Required action → Up to and including the line that contains "pinky tip: (181, 236)", write out every line of the entries exactly, beginning with the first. Omit the pictures.

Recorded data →
BEGIN

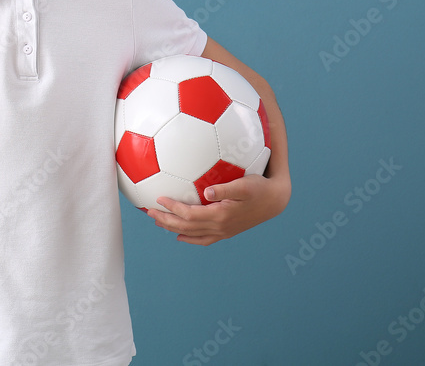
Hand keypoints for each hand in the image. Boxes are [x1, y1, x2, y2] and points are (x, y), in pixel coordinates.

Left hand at [146, 174, 288, 245]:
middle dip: (166, 220)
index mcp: (221, 216)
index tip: (158, 199)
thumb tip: (207, 191)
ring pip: (193, 235)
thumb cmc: (259, 187)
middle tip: (149, 212)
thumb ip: (225, 189)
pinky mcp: (227, 232)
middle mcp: (220, 227)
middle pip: (186, 227)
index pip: (189, 215)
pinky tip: (181, 236)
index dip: (172, 208)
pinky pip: (204, 239)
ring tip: (159, 222)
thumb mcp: (244, 185)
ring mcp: (223, 232)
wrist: (275, 201)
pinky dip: (190, 238)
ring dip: (174, 229)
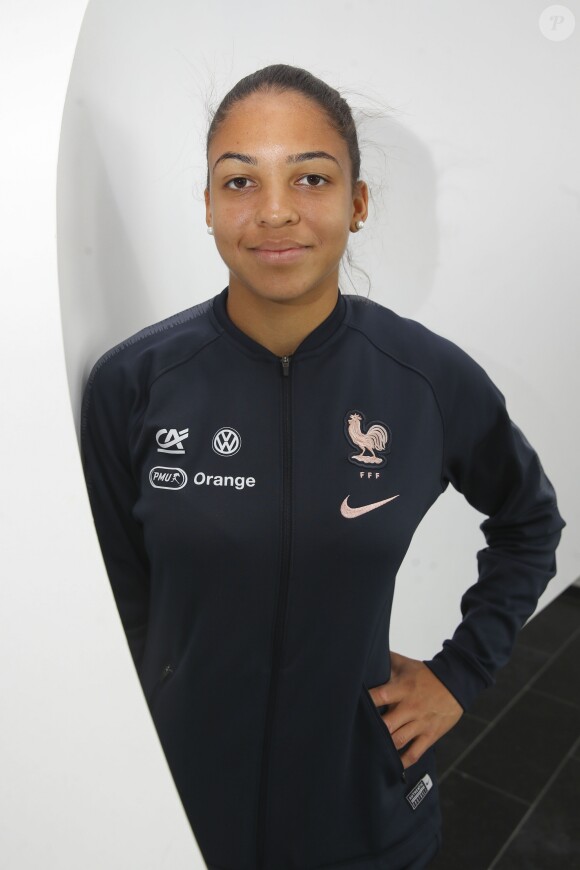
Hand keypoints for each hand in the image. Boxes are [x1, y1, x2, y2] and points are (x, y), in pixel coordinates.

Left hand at [368, 651, 463, 768]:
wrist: (456, 682)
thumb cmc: (426, 674)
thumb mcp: (406, 664)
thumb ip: (387, 660)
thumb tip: (367, 653)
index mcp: (402, 689)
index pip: (379, 696)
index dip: (365, 703)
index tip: (350, 708)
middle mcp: (410, 707)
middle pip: (387, 725)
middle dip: (372, 731)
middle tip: (357, 736)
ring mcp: (420, 723)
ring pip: (398, 741)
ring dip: (384, 748)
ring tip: (371, 751)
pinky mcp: (430, 735)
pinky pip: (415, 753)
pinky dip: (403, 762)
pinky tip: (392, 766)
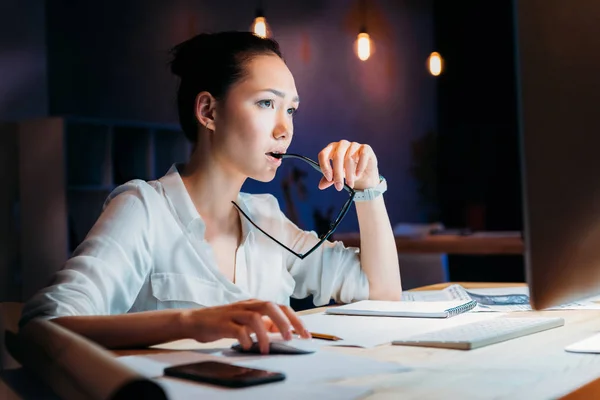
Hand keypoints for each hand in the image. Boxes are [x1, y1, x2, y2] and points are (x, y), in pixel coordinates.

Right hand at [180, 299, 310, 353]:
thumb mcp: (248, 321)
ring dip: (264, 335)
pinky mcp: (223, 323)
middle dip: (284, 323)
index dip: (296, 320)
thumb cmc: (225, 322)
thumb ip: (265, 324)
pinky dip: (245, 340)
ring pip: (255, 318)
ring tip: (266, 349)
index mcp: (256, 305)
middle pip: (270, 307)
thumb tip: (284, 331)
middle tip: (290, 339)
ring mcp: (235, 313)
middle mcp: (247, 306)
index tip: (306, 335)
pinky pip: (237, 330)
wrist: (197, 320)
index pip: (281, 307)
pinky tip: (248, 347)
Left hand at [317, 140, 379, 190]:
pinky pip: (362, 156)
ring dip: (349, 174)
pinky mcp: (365, 148)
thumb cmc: (348, 173)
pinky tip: (357, 175)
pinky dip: (359, 167)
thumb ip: (329, 180)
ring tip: (350, 185)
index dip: (325, 166)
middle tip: (339, 187)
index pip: (323, 154)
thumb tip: (321, 186)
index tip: (329, 179)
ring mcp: (354, 145)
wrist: (365, 175)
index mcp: (331, 149)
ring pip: (349, 158)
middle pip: (337, 156)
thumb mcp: (337, 177)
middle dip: (338, 174)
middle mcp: (342, 144)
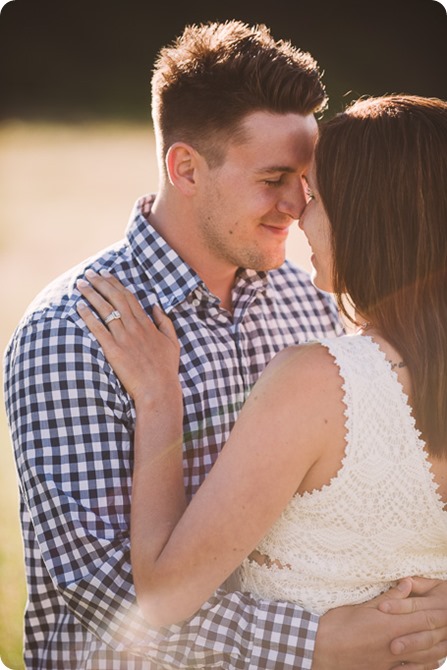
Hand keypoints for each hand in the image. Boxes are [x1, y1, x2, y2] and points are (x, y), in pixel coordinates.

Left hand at [77, 270, 181, 406]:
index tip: (106, 274)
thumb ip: (165, 322)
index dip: (116, 284)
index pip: (129, 297)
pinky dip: (88, 316)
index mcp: (147, 324)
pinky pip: (98, 329)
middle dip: (101, 283)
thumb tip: (156, 306)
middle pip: (115, 298)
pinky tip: (79, 306)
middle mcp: (134, 327)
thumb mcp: (172, 342)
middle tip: (89, 273)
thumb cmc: (166, 369)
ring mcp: (124, 338)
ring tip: (80, 284)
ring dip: (91, 294)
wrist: (159, 389)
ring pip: (105, 309)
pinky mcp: (113, 350)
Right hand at [313, 579, 446, 669]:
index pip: (424, 619)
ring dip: (437, 651)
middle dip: (443, 632)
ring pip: (423, 659)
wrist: (320, 649)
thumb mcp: (362, 605)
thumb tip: (407, 584)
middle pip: (428, 640)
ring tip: (445, 643)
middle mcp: (395, 646)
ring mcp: (391, 663)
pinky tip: (427, 664)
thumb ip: (389, 597)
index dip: (439, 613)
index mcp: (390, 626)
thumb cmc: (337, 625)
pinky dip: (422, 668)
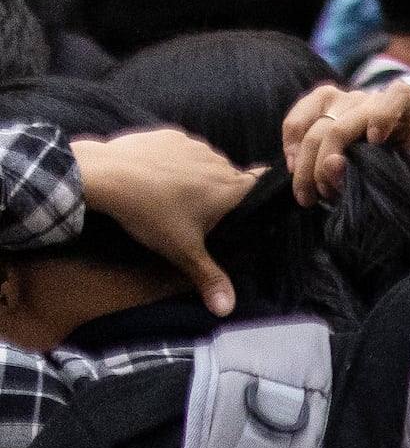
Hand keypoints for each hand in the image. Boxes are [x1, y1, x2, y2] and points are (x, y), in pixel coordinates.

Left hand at [71, 128, 247, 313]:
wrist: (108, 175)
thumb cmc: (151, 214)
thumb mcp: (181, 251)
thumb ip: (208, 277)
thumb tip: (228, 311)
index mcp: (231, 188)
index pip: (263, 182)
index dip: (259, 193)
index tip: (247, 206)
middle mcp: (220, 162)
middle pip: (230, 176)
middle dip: (218, 192)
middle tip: (196, 213)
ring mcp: (194, 145)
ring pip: (204, 162)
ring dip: (195, 175)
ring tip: (169, 195)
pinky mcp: (169, 136)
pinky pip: (179, 149)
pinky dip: (171, 160)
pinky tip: (152, 175)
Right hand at [281, 82, 409, 207]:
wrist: (379, 143)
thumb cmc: (390, 156)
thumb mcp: (392, 163)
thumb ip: (371, 166)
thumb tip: (331, 164)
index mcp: (402, 104)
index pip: (397, 98)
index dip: (383, 117)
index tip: (375, 141)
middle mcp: (371, 98)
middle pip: (339, 130)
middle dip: (325, 168)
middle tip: (325, 194)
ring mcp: (344, 96)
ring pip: (313, 131)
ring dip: (305, 168)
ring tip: (307, 195)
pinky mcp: (319, 98)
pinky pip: (295, 121)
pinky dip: (291, 148)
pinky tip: (294, 169)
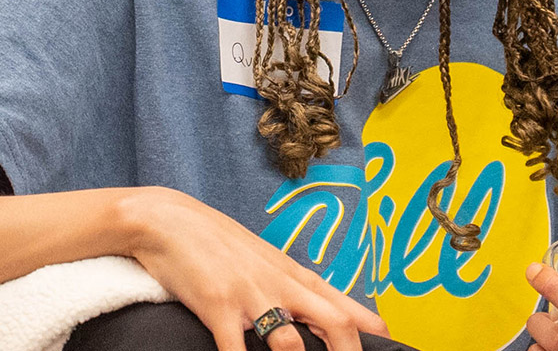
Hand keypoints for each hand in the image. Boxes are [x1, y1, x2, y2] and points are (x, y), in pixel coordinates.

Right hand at [120, 186, 387, 350]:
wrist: (167, 219)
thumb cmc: (217, 243)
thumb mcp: (264, 260)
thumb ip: (294, 288)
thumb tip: (327, 315)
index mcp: (294, 276)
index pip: (347, 307)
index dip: (372, 333)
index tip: (390, 347)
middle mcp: (281, 285)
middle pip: (337, 325)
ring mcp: (251, 295)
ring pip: (291, 344)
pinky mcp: (218, 306)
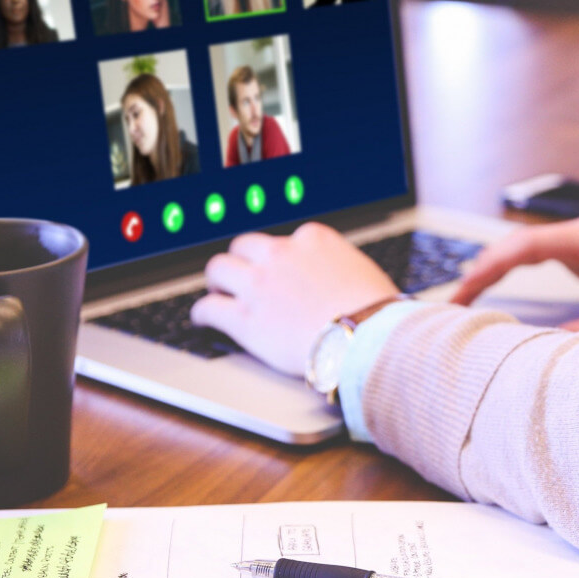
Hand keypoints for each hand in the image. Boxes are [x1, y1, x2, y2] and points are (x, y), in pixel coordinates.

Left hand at [190, 223, 399, 376]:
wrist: (366, 338)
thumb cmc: (376, 313)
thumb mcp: (363, 272)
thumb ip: (341, 269)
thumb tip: (343, 281)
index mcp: (313, 239)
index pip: (286, 240)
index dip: (279, 258)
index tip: (278, 269)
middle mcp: (281, 254)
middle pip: (245, 246)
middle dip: (242, 260)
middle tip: (241, 276)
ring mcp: (259, 285)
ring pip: (219, 269)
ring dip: (217, 280)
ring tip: (218, 291)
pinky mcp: (245, 319)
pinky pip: (209, 308)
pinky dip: (203, 313)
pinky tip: (203, 319)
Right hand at [451, 215, 578, 337]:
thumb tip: (541, 349)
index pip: (524, 248)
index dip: (486, 270)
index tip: (460, 295)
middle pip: (515, 246)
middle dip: (479, 272)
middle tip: (448, 307)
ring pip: (524, 253)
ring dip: (493, 274)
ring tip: (461, 306)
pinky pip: (540, 263)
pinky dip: (513, 279)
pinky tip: (494, 298)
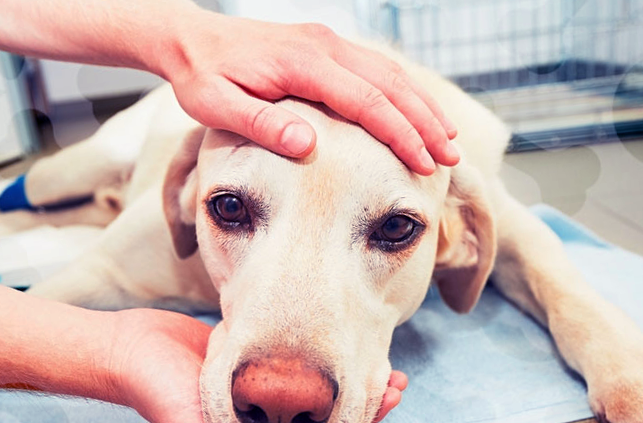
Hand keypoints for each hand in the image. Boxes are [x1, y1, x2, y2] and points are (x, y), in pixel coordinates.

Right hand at [107, 309, 406, 422]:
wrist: (129, 349)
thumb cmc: (158, 391)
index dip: (356, 421)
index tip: (386, 399)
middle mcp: (262, 410)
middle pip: (324, 408)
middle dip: (362, 397)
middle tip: (394, 379)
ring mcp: (259, 381)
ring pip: (316, 381)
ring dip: (347, 374)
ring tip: (379, 361)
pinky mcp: (252, 353)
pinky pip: (295, 357)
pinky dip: (321, 353)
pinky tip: (341, 342)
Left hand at [158, 8, 458, 174]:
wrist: (189, 39)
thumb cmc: (202, 78)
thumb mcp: (219, 107)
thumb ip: (262, 124)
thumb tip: (307, 144)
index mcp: (304, 63)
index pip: (367, 102)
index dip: (401, 134)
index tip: (425, 164)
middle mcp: (324, 46)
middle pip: (391, 85)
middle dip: (426, 123)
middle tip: (453, 160)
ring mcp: (328, 43)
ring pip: (390, 73)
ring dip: (422, 106)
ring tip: (449, 140)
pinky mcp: (326, 47)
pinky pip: (375, 68)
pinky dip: (403, 92)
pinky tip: (416, 112)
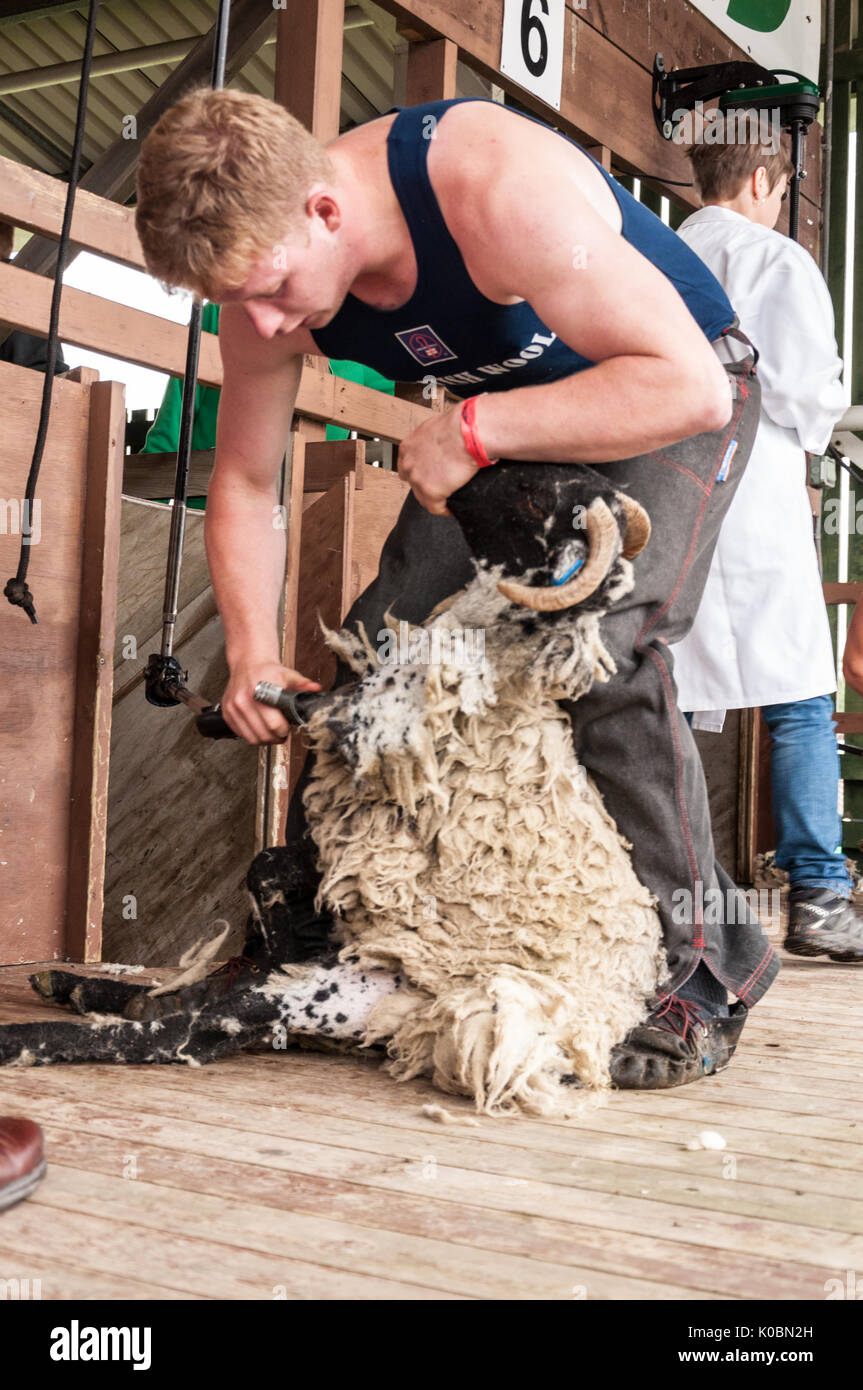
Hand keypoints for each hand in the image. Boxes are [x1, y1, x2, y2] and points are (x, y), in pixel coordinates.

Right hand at [221, 658, 320, 744]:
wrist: (248, 662)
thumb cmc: (268, 671)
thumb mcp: (288, 675)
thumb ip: (302, 684)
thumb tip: (316, 689)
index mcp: (259, 691)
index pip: (273, 724)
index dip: (283, 731)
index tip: (287, 728)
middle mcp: (243, 700)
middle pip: (263, 734)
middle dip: (276, 737)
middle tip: (281, 733)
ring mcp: (233, 708)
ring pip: (252, 738)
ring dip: (264, 740)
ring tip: (271, 733)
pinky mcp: (227, 713)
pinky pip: (241, 734)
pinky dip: (252, 736)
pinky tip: (259, 728)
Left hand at [397, 400, 479, 514]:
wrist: (467, 432)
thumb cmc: (458, 425)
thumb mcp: (436, 428)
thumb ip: (431, 439)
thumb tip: (441, 444)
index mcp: (408, 448)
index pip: (406, 467)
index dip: (418, 473)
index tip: (428, 476)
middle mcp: (409, 464)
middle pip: (413, 483)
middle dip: (425, 486)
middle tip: (440, 486)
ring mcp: (418, 479)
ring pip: (422, 498)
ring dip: (434, 500)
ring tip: (446, 501)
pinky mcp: (431, 491)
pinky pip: (436, 508)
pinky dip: (444, 511)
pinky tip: (451, 509)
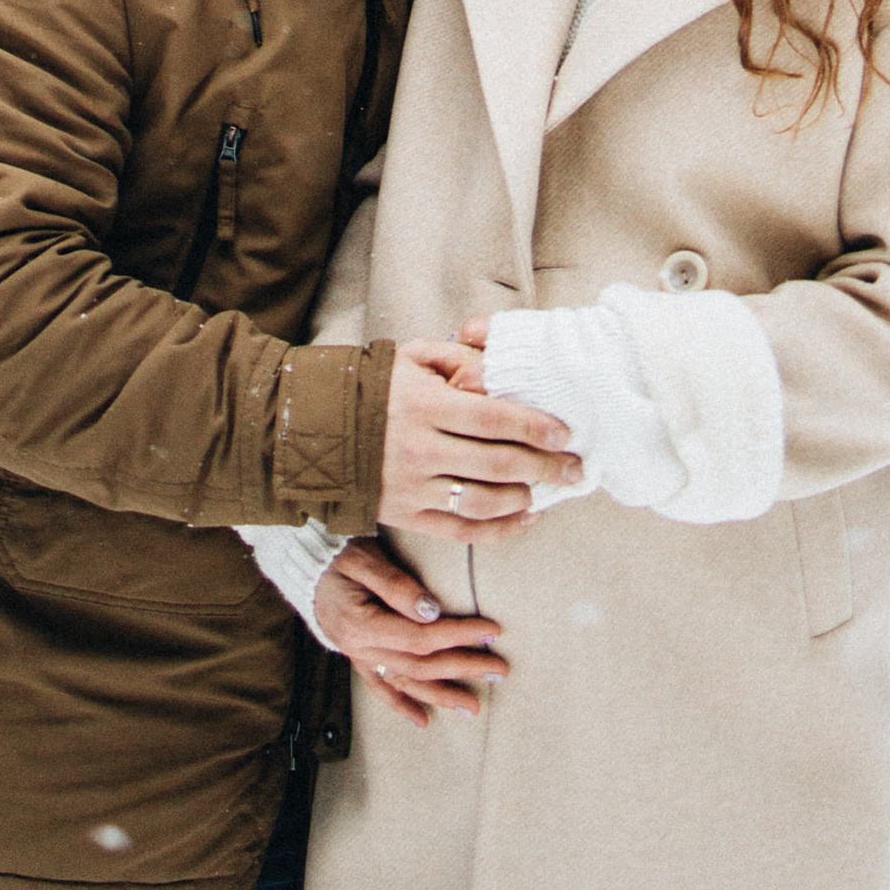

END

Your solution →
Hand keypoints for each hand in the image. Boxes are [x1, y1, x2, y2] and points are (x, y), in pixel coordinates.

Left hand at [146, 174, 288, 245]:
middle dip: (166, 220)
index mcp: (221, 216)
index tip: (158, 199)
thumb tip: (207, 191)
ring pip: (193, 235)
thumb cmc: (259, 187)
middle tip: (149, 212)
thumb ip: (225, 189)
pinky mcp: (227, 232)
middle mcp: (220, 227)
middle pip: (186, 227)
index pip: (189, 215)
pinky tip: (181, 236)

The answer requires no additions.